Tuesday, November 14, 2006 - 8:10 AM
205-1

Modelling N Fixation and its Relationship to N Uptake in the CROPGRO Model.

Kenneth Boote, Univ of Florida, Agronomy Dept, PO Box 110500, 304 Newell Hall, Gainesville, FL 32611-0500, James W. Jones, Univ of Florida, 259 Frazier Rogers Hall, Agricultural and Biological Engineering, Gainesville, FL 32601, Gerrit Hoogenboom, Univ of Georgia, Dept Biol & Ag Eng, 1109 Experiment St, Griffin, GA 30223-1797, and Keith Ingram, IFAS, Dept Agricultural and Biological Eng, PO Box 110570, Gainesville, FL 32611-0570.

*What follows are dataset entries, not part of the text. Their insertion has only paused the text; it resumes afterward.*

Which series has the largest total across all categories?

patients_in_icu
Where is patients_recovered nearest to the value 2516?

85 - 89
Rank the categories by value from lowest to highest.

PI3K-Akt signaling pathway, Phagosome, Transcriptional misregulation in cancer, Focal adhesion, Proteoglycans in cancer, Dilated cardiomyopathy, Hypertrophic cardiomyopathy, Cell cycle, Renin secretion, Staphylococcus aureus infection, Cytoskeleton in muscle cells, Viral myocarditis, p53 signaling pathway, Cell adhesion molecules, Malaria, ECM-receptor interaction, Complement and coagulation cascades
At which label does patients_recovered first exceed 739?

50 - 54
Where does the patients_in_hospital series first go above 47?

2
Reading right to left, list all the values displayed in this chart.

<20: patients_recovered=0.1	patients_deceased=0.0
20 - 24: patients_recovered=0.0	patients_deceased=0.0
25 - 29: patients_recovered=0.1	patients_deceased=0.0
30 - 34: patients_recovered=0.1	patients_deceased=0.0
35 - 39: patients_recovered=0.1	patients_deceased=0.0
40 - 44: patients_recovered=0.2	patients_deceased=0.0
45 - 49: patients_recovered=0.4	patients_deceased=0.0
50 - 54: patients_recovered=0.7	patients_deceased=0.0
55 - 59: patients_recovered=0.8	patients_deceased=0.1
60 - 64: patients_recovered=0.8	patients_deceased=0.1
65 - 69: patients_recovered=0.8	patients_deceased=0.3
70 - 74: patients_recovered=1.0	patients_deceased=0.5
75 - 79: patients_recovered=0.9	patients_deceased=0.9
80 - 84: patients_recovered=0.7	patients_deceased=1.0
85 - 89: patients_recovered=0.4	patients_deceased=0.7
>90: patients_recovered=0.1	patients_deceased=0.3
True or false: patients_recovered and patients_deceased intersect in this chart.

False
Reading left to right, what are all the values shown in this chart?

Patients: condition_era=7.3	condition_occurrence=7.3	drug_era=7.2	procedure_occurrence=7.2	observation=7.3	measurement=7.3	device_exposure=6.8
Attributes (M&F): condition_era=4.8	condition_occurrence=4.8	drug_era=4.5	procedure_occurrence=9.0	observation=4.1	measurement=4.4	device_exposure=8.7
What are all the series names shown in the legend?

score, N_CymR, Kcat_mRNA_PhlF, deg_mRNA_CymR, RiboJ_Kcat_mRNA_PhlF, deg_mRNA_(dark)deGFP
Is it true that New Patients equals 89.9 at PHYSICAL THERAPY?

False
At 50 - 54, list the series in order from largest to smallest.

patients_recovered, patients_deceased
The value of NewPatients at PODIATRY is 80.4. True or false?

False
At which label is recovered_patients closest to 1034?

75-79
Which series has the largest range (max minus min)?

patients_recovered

Grain legumes rely on N-fixation to provide N when soil-available mineral N is insufficient.  For legume crop growth models, it is important to accurately simulate the dynamics of nodulation and N-fixation relative to insufficient N uptake.  In this paper we describe the processes and relationships of N-fixation to plant N availability in the CROPGRO-legume model.  Nodule growth rate and N-fixation are simulated on a land area basis.  There is a small initial nodule mass per plant at emergence, a maximum relative growth rate (RGR), and a maximum specific nitrogenase activity (SNA), with the latter two being sensitive to soil temperature and plant water status. Assimilate is used for nodule mass growth based on tissue composition and 7.06 g glucose is required for per g N fixed.  There is a minimum “by-pass” flow of the root assimilate that must go to nodules.  If today’s N uptake is insufficient for growing plant tissue at the target N concentration, assimilate is allocated to nodules to fix that amount of N deficit in the following order of priority:  1) N fixation to limit of SNA, and 2) if nodule mass times SNA is too low, then assimilate is used for nodule growth, as limited by nodule mass times RGR.  If N-fixation is not sufficient to supply today’s plant N demand, carbohydrates accumulate in the shoot.  Dynamics of nodule growth and N-fixation show a minor dip in leaf N concentration and minor increase in shoot carbohydrate, even while nodule mass may be rapidly increasing.  For crops like soybean and peanut, such symptoms are relatively rare under field conditions, so we set constants, initial mass, by-pass flow, and temperature sensitivities of SNA and RGR to mimic this assumed field behavior.  The model has performed well in limited tests against time-series data on nodule mass and N-fixation.